Une interprétation psychanalytique de l’humour et du rire

Dès le début de son élaboration théorique, Freud s’intéressa aux mots d’esprit (Le mot d’esprit et sa relation à l’inconscient). Le titre annonce clairement l’orientation de son étude. Le mot d’esprit produit le rire chez celui qui le reçoit. Il s’adresse à l’autre et le caractère spirituel du message n’est pas toujours apprécié par le destinataire. Son caractère sexuel outrageant peut déranger et se révéler être un obstacle au plaisir qu’il est censé produire.

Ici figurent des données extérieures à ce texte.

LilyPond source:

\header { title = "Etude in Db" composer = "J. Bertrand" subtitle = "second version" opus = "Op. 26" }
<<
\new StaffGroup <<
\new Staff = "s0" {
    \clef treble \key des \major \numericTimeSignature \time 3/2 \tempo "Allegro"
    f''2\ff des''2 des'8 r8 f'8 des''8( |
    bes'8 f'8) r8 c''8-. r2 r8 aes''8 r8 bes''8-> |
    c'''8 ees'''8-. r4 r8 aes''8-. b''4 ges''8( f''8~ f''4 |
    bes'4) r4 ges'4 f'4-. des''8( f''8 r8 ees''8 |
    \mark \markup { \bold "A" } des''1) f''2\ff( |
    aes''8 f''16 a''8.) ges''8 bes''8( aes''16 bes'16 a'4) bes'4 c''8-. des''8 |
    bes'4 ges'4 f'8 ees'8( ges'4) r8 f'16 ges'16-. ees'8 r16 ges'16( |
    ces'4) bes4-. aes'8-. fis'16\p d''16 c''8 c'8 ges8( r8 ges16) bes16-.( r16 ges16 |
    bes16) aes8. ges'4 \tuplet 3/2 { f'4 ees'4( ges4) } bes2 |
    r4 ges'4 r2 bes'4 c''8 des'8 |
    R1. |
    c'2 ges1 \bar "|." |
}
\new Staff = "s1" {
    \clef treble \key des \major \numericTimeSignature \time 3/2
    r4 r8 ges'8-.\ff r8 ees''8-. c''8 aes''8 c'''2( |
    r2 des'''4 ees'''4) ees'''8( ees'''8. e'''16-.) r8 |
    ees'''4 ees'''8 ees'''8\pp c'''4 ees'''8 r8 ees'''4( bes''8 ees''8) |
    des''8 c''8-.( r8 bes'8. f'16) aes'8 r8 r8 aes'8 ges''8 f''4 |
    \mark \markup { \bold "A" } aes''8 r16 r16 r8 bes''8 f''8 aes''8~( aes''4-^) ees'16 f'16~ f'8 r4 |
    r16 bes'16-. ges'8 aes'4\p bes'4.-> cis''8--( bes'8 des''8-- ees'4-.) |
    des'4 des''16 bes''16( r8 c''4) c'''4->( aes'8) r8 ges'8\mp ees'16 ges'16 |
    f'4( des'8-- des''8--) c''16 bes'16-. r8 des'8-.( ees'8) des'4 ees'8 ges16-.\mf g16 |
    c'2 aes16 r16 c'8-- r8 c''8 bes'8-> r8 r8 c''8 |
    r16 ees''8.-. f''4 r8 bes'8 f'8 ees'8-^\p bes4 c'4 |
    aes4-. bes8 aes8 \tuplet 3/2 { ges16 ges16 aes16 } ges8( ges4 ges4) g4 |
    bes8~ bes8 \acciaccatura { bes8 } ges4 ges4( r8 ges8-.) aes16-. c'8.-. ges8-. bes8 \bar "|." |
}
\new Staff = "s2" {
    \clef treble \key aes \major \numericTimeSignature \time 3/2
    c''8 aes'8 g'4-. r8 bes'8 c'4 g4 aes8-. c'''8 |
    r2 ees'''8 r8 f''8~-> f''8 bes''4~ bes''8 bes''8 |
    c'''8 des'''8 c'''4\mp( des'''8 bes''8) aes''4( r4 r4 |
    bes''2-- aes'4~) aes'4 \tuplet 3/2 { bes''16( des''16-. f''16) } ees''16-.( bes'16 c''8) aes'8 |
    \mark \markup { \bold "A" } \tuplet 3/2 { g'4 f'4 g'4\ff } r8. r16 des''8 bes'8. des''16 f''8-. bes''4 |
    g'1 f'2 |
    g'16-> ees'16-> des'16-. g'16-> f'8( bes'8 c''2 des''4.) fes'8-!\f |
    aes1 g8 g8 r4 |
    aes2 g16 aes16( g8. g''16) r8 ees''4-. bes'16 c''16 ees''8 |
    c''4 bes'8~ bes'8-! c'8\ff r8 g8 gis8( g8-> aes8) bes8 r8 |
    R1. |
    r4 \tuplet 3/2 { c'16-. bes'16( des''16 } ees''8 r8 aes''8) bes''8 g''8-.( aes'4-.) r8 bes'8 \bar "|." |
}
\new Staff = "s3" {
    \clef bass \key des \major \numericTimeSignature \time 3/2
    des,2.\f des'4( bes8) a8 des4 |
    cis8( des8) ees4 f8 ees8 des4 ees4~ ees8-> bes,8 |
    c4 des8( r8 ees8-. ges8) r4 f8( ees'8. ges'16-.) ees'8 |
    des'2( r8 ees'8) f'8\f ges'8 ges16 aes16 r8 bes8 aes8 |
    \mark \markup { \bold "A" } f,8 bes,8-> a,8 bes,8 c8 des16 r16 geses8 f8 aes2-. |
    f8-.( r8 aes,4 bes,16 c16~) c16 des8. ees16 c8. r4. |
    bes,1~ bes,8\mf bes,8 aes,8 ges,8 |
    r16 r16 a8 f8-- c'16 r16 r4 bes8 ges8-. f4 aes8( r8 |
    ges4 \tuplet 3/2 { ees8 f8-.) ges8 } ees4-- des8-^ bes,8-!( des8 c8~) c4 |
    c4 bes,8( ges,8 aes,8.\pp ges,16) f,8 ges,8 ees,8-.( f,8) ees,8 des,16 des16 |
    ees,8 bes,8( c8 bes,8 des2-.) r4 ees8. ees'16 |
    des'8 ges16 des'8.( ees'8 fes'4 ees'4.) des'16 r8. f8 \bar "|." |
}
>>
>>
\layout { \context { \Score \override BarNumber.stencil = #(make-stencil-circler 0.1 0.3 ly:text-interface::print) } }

Cette caricature de Riss dans Charlie Hebdo utilise le drame vécu par la famille du petit Aylan en cherchant à fuir la Syrie par la mer. Ce dessin n’a pas fait rire tout le monde car, pour certains, il est inconvenant de chercher à faire rire en se servant de la fin tragique d’un enfant. « Que serait devenu le petit Aylan s’il avait grandi ? ». A l’âge adulte, Aylan serait devenu: « Tripoteur de fesses en Allemagne »,  nous dit Riss. On est à cent lieues du politiquement correct et la provocation est à connotations sexuelles. Riss a osé dire ce que d’aucuns ne se permettraient pas de dire. Si cela me fait rire, c’est que, inconsciemment, je prends plaisir à l’effet de rupture (braver l’interdit du politiquement correct) et à la connotation sexuelle incarnée par le joli fessier des belles allemandes. Cela est plus puissant que la retenue ou l’inhibition que m’inspire le triste sort du petit Aylan. Ce qui est aussi amusant de relever dans cette petite séquence humoristique, c’est qu’elle s’appuie sur un fond de réalité. Les Allemands ont certes les meilleures voitures du monde, les meilleures machines à laver… et les plus belles femmes à tripoter mais ils sont aussi « cocufiables ». Cette petite histoire réveille le désir inconscient de caresser les jolies fesses des belles Allemandes, d’oser provoquer « Monsieur tout le monde » et de jouer un bon tour aux Allemands qui se croient supérieurs à tous.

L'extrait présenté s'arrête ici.